**What to work on:** For each statement below, answer yes or no according to the text on pricing models for Terraform and OpenTofu platforms, and quote the exact words that decide it. 1. Spacelift uses concurrency-based pricing. 2. The post is mainly about tier packaging. 3. Four pricing models coexist in the market.
Top of Quoted passage
Three pricing models coexist in the Terraform and OpenTofu management platform market, and the choice between them shapes everything downstream — invoice predictability, engineering practices, incident behavior, vendor incentives, and the implementation architecture of the platform itself. This post is a buyer's evaluation framework: it defines each model, walks through the dimensions that matter, and shows how each model performs on each dimension. The asymmetries that emerge are useful inputs for platform selection.
The three pricing models
Each pricing model has two separable concerns: the pricing metric — the unit the bill scales on — and the tier — the feature bundle the customer selects, which determines what features are available and at what limits. This post is about pricing metrics: how each metric works, what it bills for, and what structural consequences each one has. Tier packaging (which features sit at which level, concurrency caps, support levels, contract minimums) is a related but separate buyer concern.
Concurrency-based pricing. Used by Spacelift. The pricing metric is parallel run slots — the bill scales with the number of concurrent workers the customer purchases. The same shape appears in CI products that bill on "concurrent workers" or "build agents" — CircleCI, Buildkite, and Jenkins-as-a-service offerings price this way.
Bottom of Quoted passage
Top of Data extracts
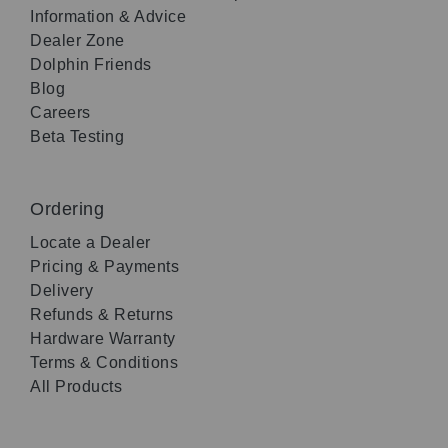
Information & Advice
Dealer Zone
Dolphin Friends
Blog
Careers
Beta Testing
Ordering
Locate a Dealer
Pricing & Payments
Delivery
Refunds & Returns
Hardware Warranty
Terms & Conditions
All Products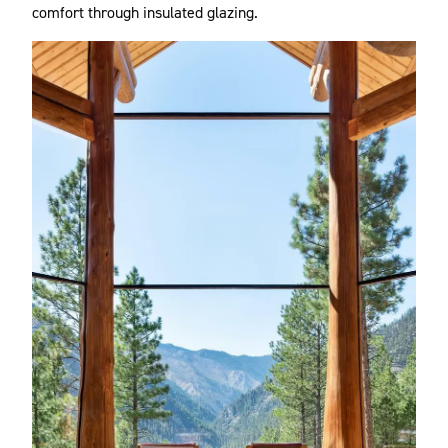
comfort through insulated glazing.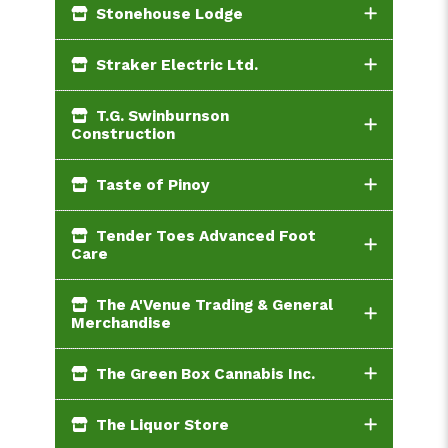
Stonehouse Lodge
Straker Electric Ltd.
T.G. Swinburnson
Construction
Taste of Pinoy
Tender Toes Advanced Foot
Care
The A'Venue Trading & General
Merchandise
The Green Box Cannabis Inc.
The Liquor Store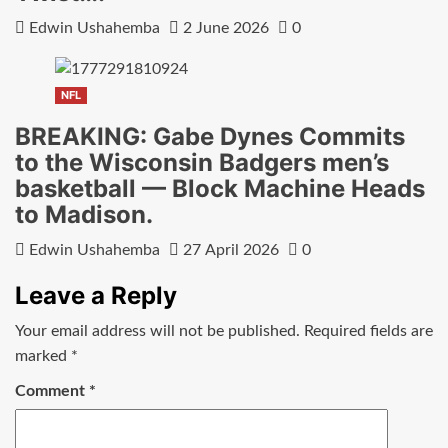
Edwin Ushahemba
2 June 2026
0
NFL
BREAKING: Gabe Dynes Commits
to the Wisconsin Badgers men’s
basketball — Block Machine Heads
to Madison.
Edwin Ushahemba
27 April 2026
0
Leave a Reply
Your email address will not be published.
Required fields are
marked
*
Comment
*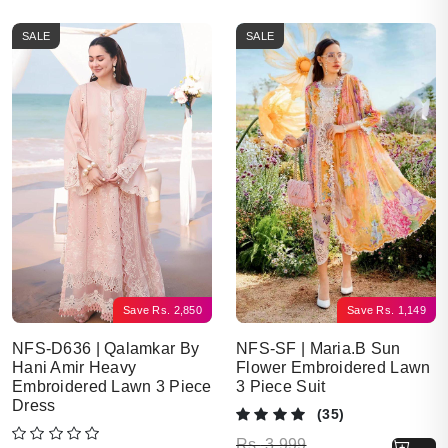
SALE
SALE
Save
Rs.
2,850
Save
Rs.
1,149
NFS-D636 | Qalamkar By
NFS-SF | Maria.B Sun
Hani Amir Heavy
Flower Embroidered Lawn
Embroidered Lawn 3 Piece
3 Piece Suit
Dress
(35)
Original price was: Rs. 3,999.
Current price is: Rs. 2,850.
Rs.
3,999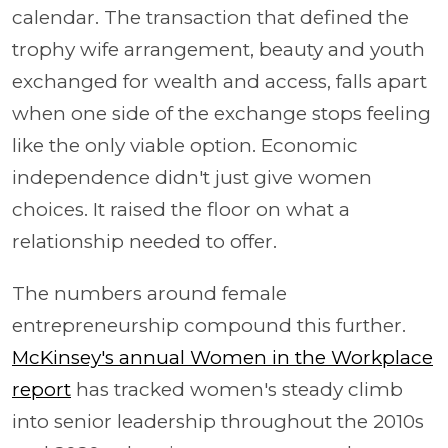
calendar. The transaction that defined the
trophy wife arrangement, beauty and youth
exchanged for wealth and access, falls apart
when one side of the exchange stops feeling
like the only viable option. Economic
independence didn't just give women
choices. It raised the floor on what a
relationship needed to offer.
The numbers around female
entrepreneurship compound this further.
McKinsey's annual Women in the Workplace
report
has tracked women's steady climb
into senior leadership throughout the 2010s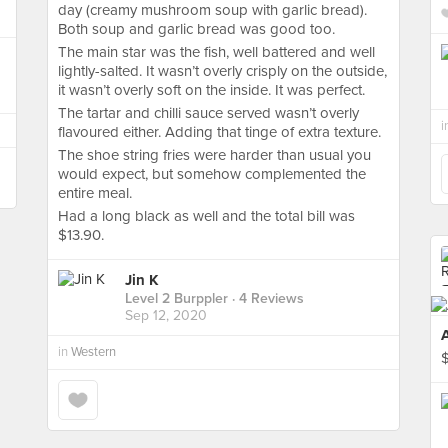
day (creamy mushroom soup with garlic bread).
Both soup and garlic bread was good too.
The main star was the fish, well battered and well
lightly-salted. It wasn’t overly crisply on the outside,
it wasn’t overly soft on the inside. It was perfect.
The tartar and chilli sauce served wasn’t overly
i
flavoured either. Adding that tinge of extra texture.
The shoe string fries were harder than usual you
would expect, but somehow complemented the
entire meal.
Had a long black as well and the total bill was
$13.90.
Jin K
Level 2 Burppler
· 4 Reviews
Sep 12, 2020
in
Western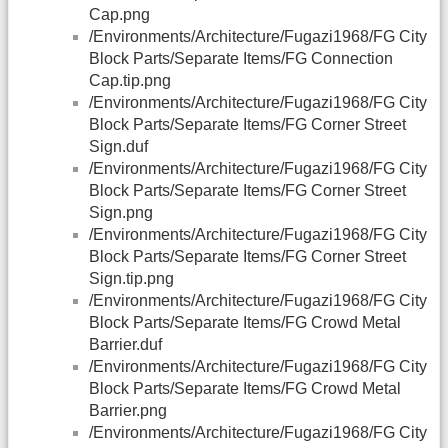
Cap.png
/Environments/Architecture/Fugazi1968/FG City
Block Parts/Separate Items/FG Connection
Cap.tip.png
/Environments/Architecture/Fugazi1968/FG City
Block Parts/Separate Items/FG Corner Street
Sign.duf
/Environments/Architecture/Fugazi1968/FG City
Block Parts/Separate Items/FG Corner Street
Sign.png
/Environments/Architecture/Fugazi1968/FG City
Block Parts/Separate Items/FG Corner Street
Sign.tip.png
/Environments/Architecture/Fugazi1968/FG City
Block Parts/Separate Items/FG Crowd Metal
Barrier.duf
/Environments/Architecture/Fugazi1968/FG City
Block Parts/Separate Items/FG Crowd Metal
Barrier.png
/Environments/Architecture/Fugazi1968/FG City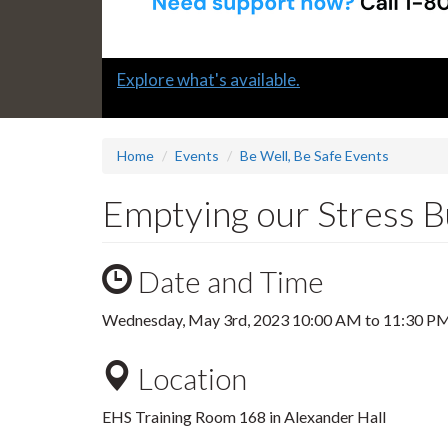
Slide
Explore what's available.
1
headline:
Home
Events
Be Well, Be Safe Events
Emptying our Stress B
Date and Time
Wednesday, May 3rd, 2023
10:00 AM
to
11:30 P
Location
EHS Training Room 168 in Alexander Hall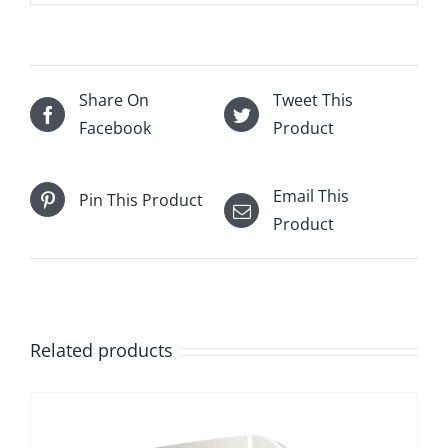
Share On
Tweet This
Facebook
Product
Email This
Pin This Product
Product
Related products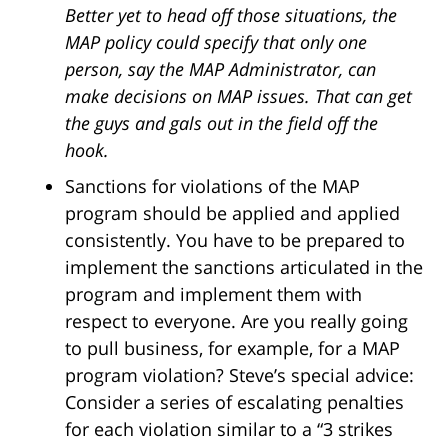
Better yet to head off those situations, the
MAP policy could specify that only one
person, say the MAP Administrator, can
make decisions on MAP issues. That can get
the guys and gals out in the field off the
hook.
Sanctions for violations of the MAP
program should be applied and applied
consistently. You have to be prepared to
implement the sanctions articulated in the
program and implement them with
respect to everyone. Are you really going
to pull business, for example, for a MAP
program violation? Steve’s special advice:
Consider a series of escalating penalties
for each violation similar to a “3 strikes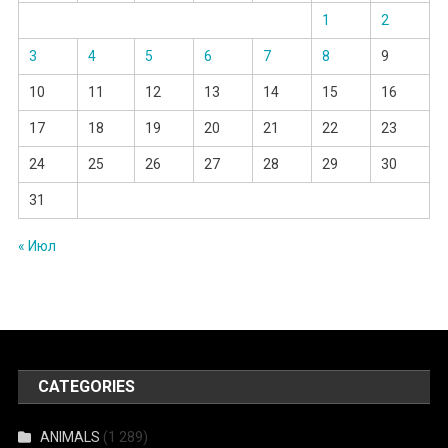
1
2
3
4
5
6
7
8
9
10
11
12
13
14
15
16
17
18
19
20
21
22
23
24
25
26
27
28
29
30
31
« Июл
CATEGORIES
ANIMALS
(1 289)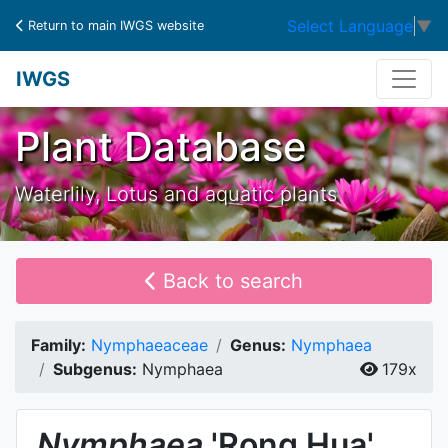
Select Language
▼
Return to main IWGS website
IWGS
Plant Database
Waterlily, Lotus and aquatic plants
Back to search
Family:
Nymphaeaceae
Genus:
Nymphaea
Subgenus:
Nymphaea
179x
Nymphaea
'Rong Hua'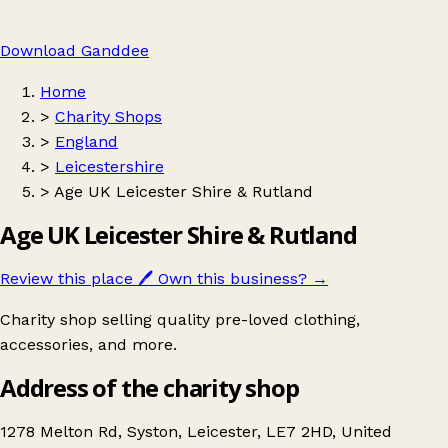
Download Ganddee
Home
>
Charity Shops
>
England
>
Leicestershire
>
Age UK Leicester Shire & Rutland
Age UK Leicester Shire & Rutland
Review this place
🖊️
Own this business?
→
Charity shop selling quality pre-loved clothing,
accessories, and more.
Address of the charity shop
1278 Melton Rd, Syston, Leicester, LE7 2HD, United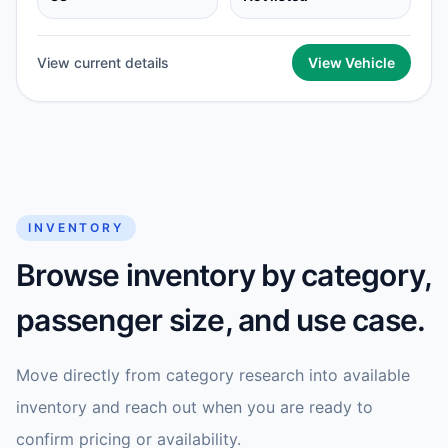
View current details
View Vehicle
INVENTORY
Browse inventory by category,
passenger size, and use case.
Move directly from category research into available
inventory and reach out when you are ready to
confirm pricing or availability.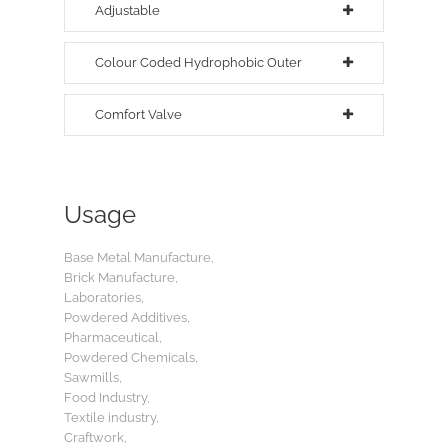
Adjustable
Colour Coded Hydrophobic Outer
Comfort Valve
Usage
Base Metal Manufacture,
Brick Manufacture,
Laboratories,
Powdered Additives,
Pharmaceutical,
Powdered Chemicals,
Sawmills,
Food Industry,
Textile industry,
Craftwork,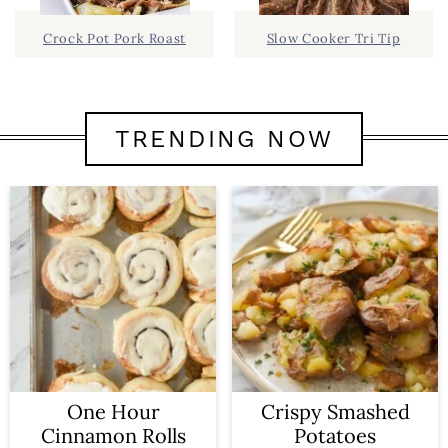
Crock Pot Pork Roast
Slow Cooker Tri Tip
TRENDING NOW
One Hour
Crispy Smashed
Cinnamon Rolls
Potatoes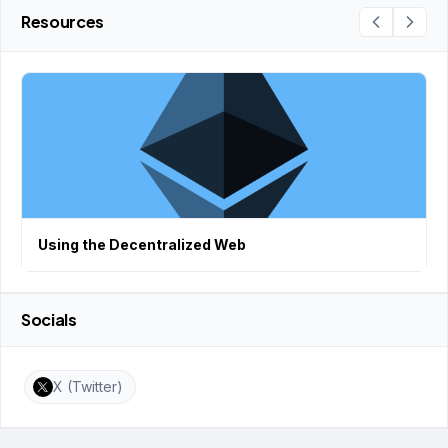
Resources
Using the Decentralized Web
Socials
X (Twitter)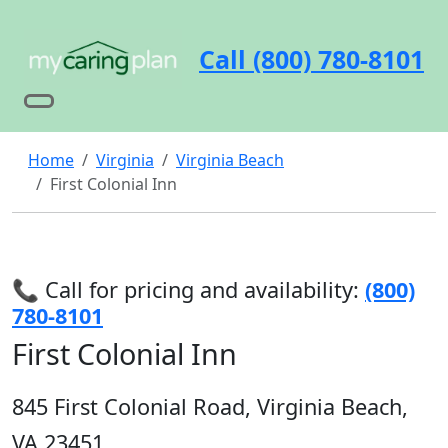
Call (800) 780-8101
Home
Virginia
Virginia Beach
First Colonial Inn
📞 Call for pricing and availability:
(800)
780-8101
First Colonial Inn
845 First Colonial Road, Virginia Beach,
VA 23451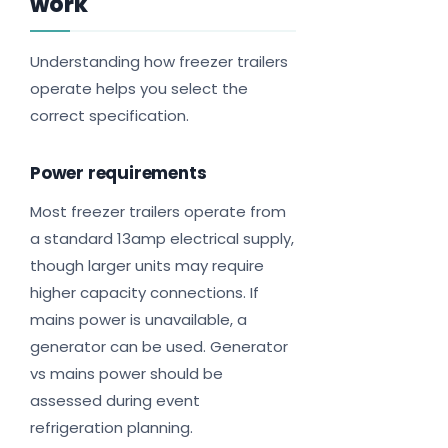
work
Understanding how freezer trailers
operate helps you select the
correct specification.
Power requirements
Most freezer trailers operate from
a standard 13amp electrical supply,
though larger units may require
higher capacity connections. If
mains power is unavailable, a
generator can be used. Generator
vs mains power should be
assessed during event
refrigeration planning.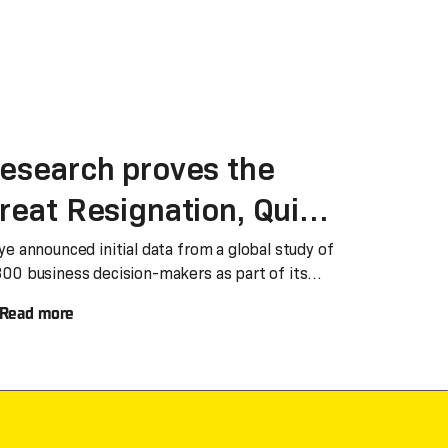
esearch proves the
reat Resignation, Quiet
uitting and geopolitical
ye announced initial data from a global study of
300 business decision-makers as part of its
isruption will impact
ake Work Better’ global tour.
Read more
nd evolve the Shared
ervices business and
perating model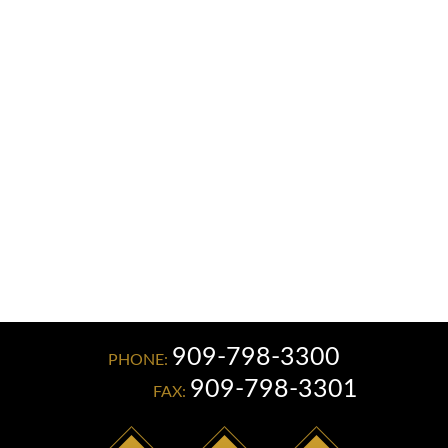
Read More
909-798-3300
PHONE:
909-798-3301
FAX: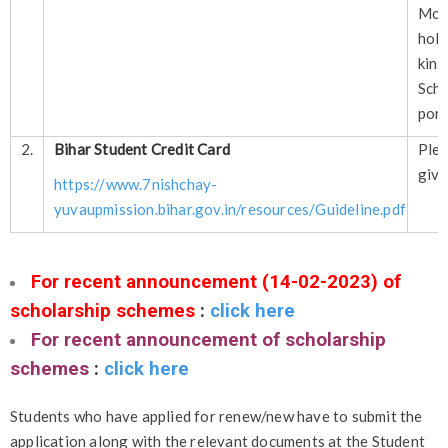
Mor
hol
kin
Sch
port
2.
Bihar Student Credit Card
Plea
give
https://www.7nishchay-
yuvaupmission.bihar.gov.in/resources/Guideline.pdf
For recent announcement (14-02-2023) of
scholarship schemes
:
click here
For recent announcement of scholarship
schemes
:
click here
Students who have applied for renew/new have to submit the
application along with the relevant documents at the Student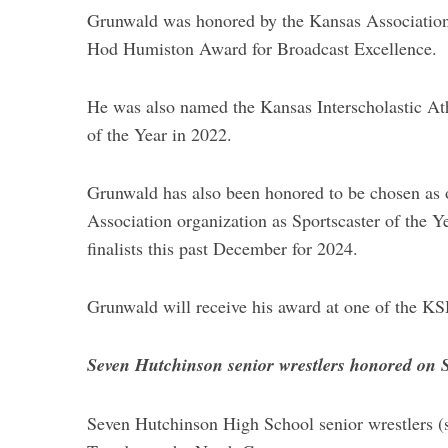
Grunwald was honored by the Kansas Association 
Hod Humiston Award for Broadcast Excellence.
He was also named the Kansas Interscholastic At
of the Year in 2022.
Grunwald has also been honored to be chosen as on
Association organization as Sportscaster of the Y
finalists this past December for 2024.
Grunwald will receive his award at one of the K
Seven Hutchinson senior wrestlers honored on 
Seven Hutchinson High School senior wrestlers (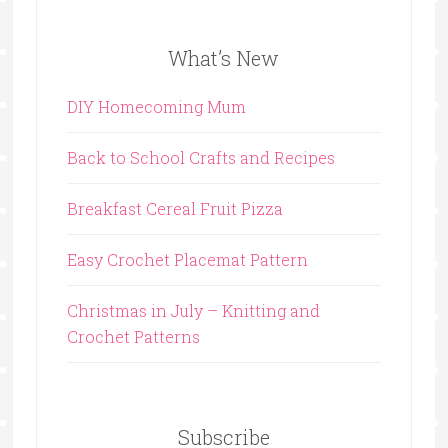
What’s New
DIY Homecoming Mum
Back to School Crafts and Recipes
Breakfast Cereal Fruit Pizza
Easy Crochet Placemat Pattern
Christmas in July – Knitting and
Crochet Patterns
Subscribe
Bottom of Data extracts
**The completed task:**
1. Yes: "Concurrency-based pricing. Used by Spacelift."
2. No: "This post is about pricing metrics"
3. No: "Three pricing models coexist in the Terraform and OpenTofu management platform market"